- Born: Valentine Darte Logue 1 November 1913 Perth, Australia
- Died: 28 December 2000 (aged 87)
- Education: King's College London
- Occupation: Neurosurgeon
- Spouse: Anne Bolton ​(m. 1944)​
- Children: 2
- Father: Lionel Logue

= Valentine Logue =

British neurosurgeon (1913–2000)

Valentine Darte Logue (1 November 1913 – 28 December 2000) was an Australian-born British neurosurgeon.

==Early life==
Logue was born on 1 November 1913 in Perth, Western Australia. He was the second of three sons born to Myrtle and Lionel Logue. The family moved to London in 1924, where his father was a pioneering speech therapist known for his work with King George VI.

==Career==
Logue graduated MBBS at King's College London in 1936. He commenced his surgical training at St George's Hospital, qualifying MRCP and FRCS in 1938. He initially trained as a general surgeon and in 1940 was appointed as a consultant at St George's, treating victims of The Blitz.
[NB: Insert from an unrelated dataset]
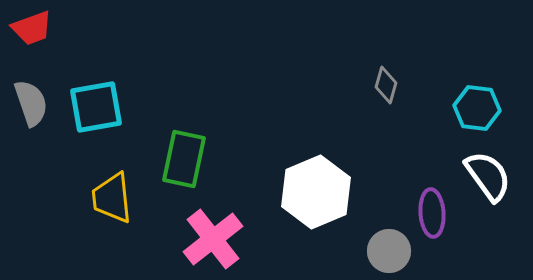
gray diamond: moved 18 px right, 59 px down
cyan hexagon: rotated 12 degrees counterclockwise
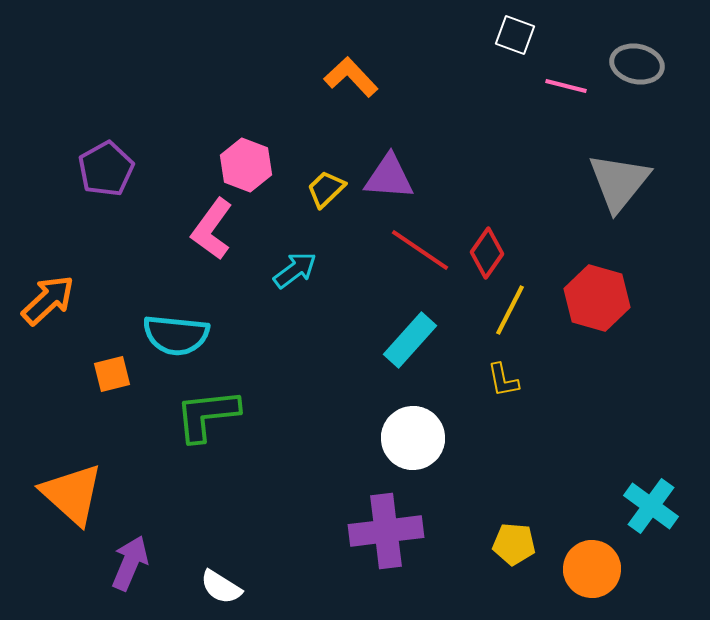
Logue developed an interest in neurosurgery in 1941 after meeting Wylie McKissock, who encouraged him to specialise. He trained under McKissock for two and a half years.
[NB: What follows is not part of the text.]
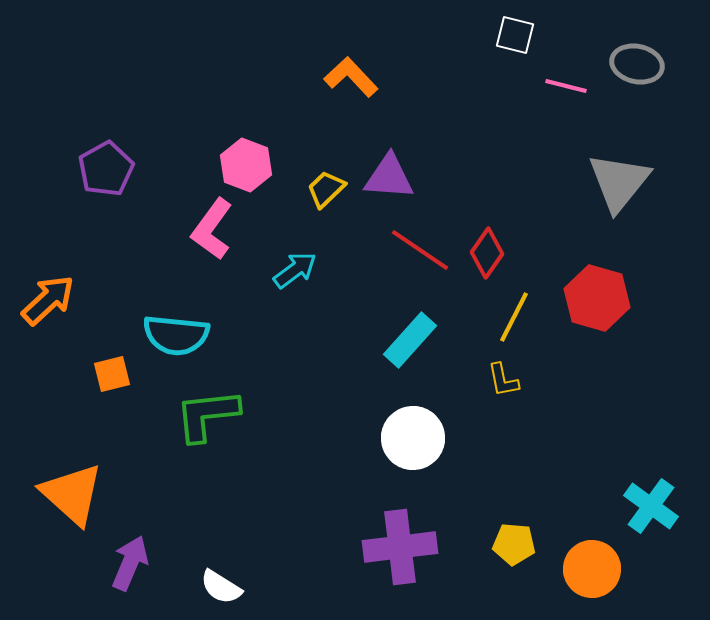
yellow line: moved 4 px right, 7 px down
In 1965, Logue established a department of neurosurgical studies at the National Hospital for Nervous Diseases, within University College London (UCL). He was appointed professor in 1968 and in 1974 was appointed chair of neurosurgery following an endowment through the Institute of Neurology, the first professional chair for neurosurgery in England.

Logue is described in Plarr's Lives of the Fellows as "one of the most distinguished neurosurgeons of his generation". He was president of the Society of British Neurological Surgeons in 1974 and assisted in the creation of the European Association of Neurosurgical Societies. In 1993 he was awarded a medal of honour by the World Federation of Neurosurgical Societies.

==Personal life==
In 1944, Logue married Anne Bolton, who became a consultant in child psychiatry at the Middlesex Hospital. The couple had two daughters.

In the 1980s, Logue was approached by screenwriter David Seidler for access to his father's papers, which later formed the basis for Seidler's screenplay that was adapted into The King's Speech.